* [OBJECTIVES]
a) Answer these from the forum thread on the XM-L2 LED:
(i) What lumen figure at 3 A does jmpaul320 quote?
(ii) What viewing angle does tstartrekdude give for the new LED?
(iii) What does psychbeat plan for the next drop?
b) Extend the forum thread on the XM-L2 LED with a few more posts that follow its last reply.

══ EXTRACT

Oh no ..... won't be easy to upgrade so many XM-L lights.

Sounds like its an improvement worth making though.


----------



## jmpaul320

Epic.


----------



## Gunner12

Yay! I've been waiting for this.


----------



## jmpaul320

1198 lumens @ 3a

Right now xmlu3 is [email protected]

I wonder if that 1198 is the top of the xml2 u2 bin?? I am not seeing a u3 bin on the new data sheet.

Wonder how long before they "hit the streets" maybe 3 months?


----------



## Overclocker

hmmm same viewing angle

i suppose we won't see substantial gains in throw as we did with XPG to XPG2


----------



## tstartrekdude

125º viewing angle, same as the old xm-l. I'm a little disappointed.


----------



## BenChiew

Exciting times are coming.


----------



## hellokitty[hk]

When would it likely be available for purchase in 4000k?


----------



## bshanahan14rulz

beam angle? why you care about beam angle? how do you think it will not increase throw having more light coming from same sized (?) die?

Are these gains possibly from flipping them upside down? Or is the reason for the "lack" of current spreaders perhaps because of a more complicated conversion layer? Anybody care to hazard some guesses (educated or not)?

Interesting to note the two bond wires too, while no change in 3A spec.


----------



## Glock 22

Awesome!


----------



## BIGLOU




----------



## Tiresius

That is awsome. I'm also interested in their high cri versions.


----------



## Fresh Light

How about a version with flat antireflective glass. Any one know when XML-2s will be for sale?


----------



## chanjyj

Time to wait for Nailbender to stock em up.


----------



## BenChiew

Someone said availability is a few months from now?


----------



## psychbeat

Hmm .. My next drop is going to be a direct to copper dedomed XM-L2 @4a in a smooth reflector I think....

Thought I was done for a while but the beat goes on!!


----------



## netprince

psychbeat said:


> Hmm .. My next drop is going to be a direct to copper dedomed XM-L2 @4a in a smooth reflector I think....



That sounds good to me too!

════
══ LISTED RECORDS

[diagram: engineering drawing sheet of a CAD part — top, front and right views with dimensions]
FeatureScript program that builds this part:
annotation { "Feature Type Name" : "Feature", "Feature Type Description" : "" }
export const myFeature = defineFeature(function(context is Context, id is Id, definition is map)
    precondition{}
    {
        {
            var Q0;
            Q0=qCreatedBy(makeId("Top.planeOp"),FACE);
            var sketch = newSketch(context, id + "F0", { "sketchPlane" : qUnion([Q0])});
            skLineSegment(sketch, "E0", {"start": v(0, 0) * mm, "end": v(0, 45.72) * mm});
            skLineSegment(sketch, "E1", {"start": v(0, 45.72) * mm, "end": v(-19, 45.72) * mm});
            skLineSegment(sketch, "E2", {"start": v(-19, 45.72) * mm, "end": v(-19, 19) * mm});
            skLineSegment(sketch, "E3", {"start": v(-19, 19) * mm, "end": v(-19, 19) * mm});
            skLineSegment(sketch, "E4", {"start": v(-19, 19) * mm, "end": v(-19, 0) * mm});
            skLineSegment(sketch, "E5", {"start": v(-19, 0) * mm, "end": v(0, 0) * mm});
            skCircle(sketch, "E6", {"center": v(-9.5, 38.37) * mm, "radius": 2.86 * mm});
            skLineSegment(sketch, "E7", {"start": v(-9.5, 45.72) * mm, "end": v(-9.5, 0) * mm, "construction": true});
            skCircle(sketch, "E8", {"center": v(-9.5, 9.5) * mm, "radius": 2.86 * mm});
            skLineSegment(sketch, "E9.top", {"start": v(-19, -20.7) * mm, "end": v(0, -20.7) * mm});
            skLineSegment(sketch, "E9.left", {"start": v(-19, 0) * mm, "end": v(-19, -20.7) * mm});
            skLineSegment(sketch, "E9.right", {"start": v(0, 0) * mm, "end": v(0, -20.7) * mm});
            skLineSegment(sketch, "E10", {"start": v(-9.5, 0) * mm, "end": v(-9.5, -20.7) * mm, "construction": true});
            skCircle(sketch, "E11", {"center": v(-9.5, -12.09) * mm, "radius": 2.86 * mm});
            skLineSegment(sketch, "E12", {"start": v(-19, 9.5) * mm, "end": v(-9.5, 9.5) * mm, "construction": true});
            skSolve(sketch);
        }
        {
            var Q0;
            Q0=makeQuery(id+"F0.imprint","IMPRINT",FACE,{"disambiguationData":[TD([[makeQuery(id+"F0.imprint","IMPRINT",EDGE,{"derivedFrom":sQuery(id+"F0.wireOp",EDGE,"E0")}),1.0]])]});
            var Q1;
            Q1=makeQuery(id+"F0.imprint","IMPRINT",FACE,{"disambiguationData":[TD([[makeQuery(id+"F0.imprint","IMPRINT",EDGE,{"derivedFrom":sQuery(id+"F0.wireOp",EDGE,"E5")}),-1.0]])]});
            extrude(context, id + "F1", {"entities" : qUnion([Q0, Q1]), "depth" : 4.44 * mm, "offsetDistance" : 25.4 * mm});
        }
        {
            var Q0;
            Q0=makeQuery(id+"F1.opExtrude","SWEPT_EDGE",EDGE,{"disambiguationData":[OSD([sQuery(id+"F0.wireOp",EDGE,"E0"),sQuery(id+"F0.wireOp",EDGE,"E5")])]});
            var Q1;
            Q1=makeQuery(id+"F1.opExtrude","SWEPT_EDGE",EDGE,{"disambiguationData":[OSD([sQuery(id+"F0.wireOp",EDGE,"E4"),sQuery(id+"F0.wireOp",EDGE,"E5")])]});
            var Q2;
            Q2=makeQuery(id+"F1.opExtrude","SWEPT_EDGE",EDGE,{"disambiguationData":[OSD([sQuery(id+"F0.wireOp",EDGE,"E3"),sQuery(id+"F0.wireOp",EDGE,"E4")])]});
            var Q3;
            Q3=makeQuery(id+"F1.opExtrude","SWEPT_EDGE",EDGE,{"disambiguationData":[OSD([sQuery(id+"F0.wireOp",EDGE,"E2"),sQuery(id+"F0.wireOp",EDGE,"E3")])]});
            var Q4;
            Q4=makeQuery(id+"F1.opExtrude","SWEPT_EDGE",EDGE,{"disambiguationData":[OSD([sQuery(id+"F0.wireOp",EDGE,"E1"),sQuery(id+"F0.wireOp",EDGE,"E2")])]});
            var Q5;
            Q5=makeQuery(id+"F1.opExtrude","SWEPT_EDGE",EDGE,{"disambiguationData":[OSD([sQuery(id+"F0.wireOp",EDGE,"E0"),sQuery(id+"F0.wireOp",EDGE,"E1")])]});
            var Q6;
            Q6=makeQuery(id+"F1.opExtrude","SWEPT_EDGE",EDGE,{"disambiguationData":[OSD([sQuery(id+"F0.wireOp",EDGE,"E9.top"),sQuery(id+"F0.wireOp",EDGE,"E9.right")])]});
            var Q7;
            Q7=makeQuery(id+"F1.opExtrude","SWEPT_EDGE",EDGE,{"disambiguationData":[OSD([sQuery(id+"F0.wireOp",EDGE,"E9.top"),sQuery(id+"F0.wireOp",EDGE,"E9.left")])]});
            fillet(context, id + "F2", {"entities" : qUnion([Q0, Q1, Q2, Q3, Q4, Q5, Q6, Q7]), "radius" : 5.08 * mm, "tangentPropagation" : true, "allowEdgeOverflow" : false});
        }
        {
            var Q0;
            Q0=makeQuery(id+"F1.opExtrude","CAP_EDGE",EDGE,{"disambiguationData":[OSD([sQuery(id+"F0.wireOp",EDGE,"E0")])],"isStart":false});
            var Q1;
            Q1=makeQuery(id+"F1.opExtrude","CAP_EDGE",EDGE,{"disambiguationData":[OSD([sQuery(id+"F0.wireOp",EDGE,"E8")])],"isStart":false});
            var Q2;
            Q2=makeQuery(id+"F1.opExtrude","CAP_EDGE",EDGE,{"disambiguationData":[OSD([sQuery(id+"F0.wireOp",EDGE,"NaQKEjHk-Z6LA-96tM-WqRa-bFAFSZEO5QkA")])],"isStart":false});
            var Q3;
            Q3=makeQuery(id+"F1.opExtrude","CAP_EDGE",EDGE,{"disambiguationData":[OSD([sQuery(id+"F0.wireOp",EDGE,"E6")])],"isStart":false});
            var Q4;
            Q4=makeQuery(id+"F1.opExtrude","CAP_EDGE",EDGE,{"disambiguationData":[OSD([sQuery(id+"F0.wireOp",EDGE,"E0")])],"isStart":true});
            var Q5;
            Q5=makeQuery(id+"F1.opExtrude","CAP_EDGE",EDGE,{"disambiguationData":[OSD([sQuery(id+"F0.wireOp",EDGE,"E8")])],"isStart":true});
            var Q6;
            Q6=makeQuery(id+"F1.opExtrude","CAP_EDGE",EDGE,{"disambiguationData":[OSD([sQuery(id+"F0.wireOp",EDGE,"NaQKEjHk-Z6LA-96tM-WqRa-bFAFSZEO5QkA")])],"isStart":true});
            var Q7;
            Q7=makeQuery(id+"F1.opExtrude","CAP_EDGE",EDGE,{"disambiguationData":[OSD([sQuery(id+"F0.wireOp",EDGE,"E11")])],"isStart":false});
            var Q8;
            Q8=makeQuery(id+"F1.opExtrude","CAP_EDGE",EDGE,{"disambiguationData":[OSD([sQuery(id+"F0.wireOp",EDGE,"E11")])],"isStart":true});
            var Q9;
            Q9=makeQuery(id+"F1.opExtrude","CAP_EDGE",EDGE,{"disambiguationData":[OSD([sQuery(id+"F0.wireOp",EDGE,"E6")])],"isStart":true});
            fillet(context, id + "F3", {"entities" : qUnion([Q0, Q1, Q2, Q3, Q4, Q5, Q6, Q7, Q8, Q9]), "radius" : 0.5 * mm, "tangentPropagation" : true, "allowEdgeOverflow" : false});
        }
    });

════

* [ANSWERS PER TASK]
a)
(i) 1198 lumens
(ii) 125º, the same as the old XM-L
(iii) A direct-to-copper dedomed XM-L2 at 4 A in a smooth reflector

b)
----------



## RoGuE_StreaK

I'm rather disappointed that the Vf/current graph is virtually identical to the XM-L; was hoping like the XP-G2 that it had dropped significantly. Hell, even dropped a _little_.

On the plus side, it's a nice silvery colour rather than the old green.


----------



## ergotelis

And the thermal path is the same, was expecting a bit less, still good enough though!


----------



## uk_caver

It's certainly interesting that that curve is essentially the same for both devices, while the XP-G/G2 equivalents did have meaningfully different slopes.


----------



## spencer

OP says at 25*C. Aren't current XM-L's binned at 85*C? If the below is also true (too lazy to check) and U3 bin is available then this seems like a downgrade rather than an upgrade.


jmpaul320 said:


> 1198 lumens @ 3a
> Right now xmlu3 is [email protected]


----------



## hellokitty[hk]

Current is binned at 25C and XM-L2 is binned at 85C.


----------



## ergotelis

Generally, top bin Cree xm-l2 U2 is like a Cree xm-l U4.


----------



## BenChiew

Question for the tech gurus. At 1amp drive, how many lumens will I get out of XML2? How about 1amp on XML?


----------



## Gunner12

Benchiew said:


> Question for the tech gurus. At 1amp drive, how many lumens will I get out of XML2? How about 1amp on XML?


Read the data sheet, the lumen output at 700 mA, 1 A, 1.5A, and 2A are all on there. Both data sheets too.


----------



## och

Awesome news!


----------



## StudFreeman

No solder pads on the top corners like the original. It probably saves money/time in the fab process. Cree made the same choice for the XP-E/G2.
I reckon the XM-L2 will be tricky to solder directly to copper, as if that was easy to do with the XM-L


----------



## Overclocker

ergotelis said:


> Generally, top bin Cree xm-l2 U2 is like a Cree xm-l U4.



seems it's not gonna be as awesome as G-to-G2 (which had a big jump in throw)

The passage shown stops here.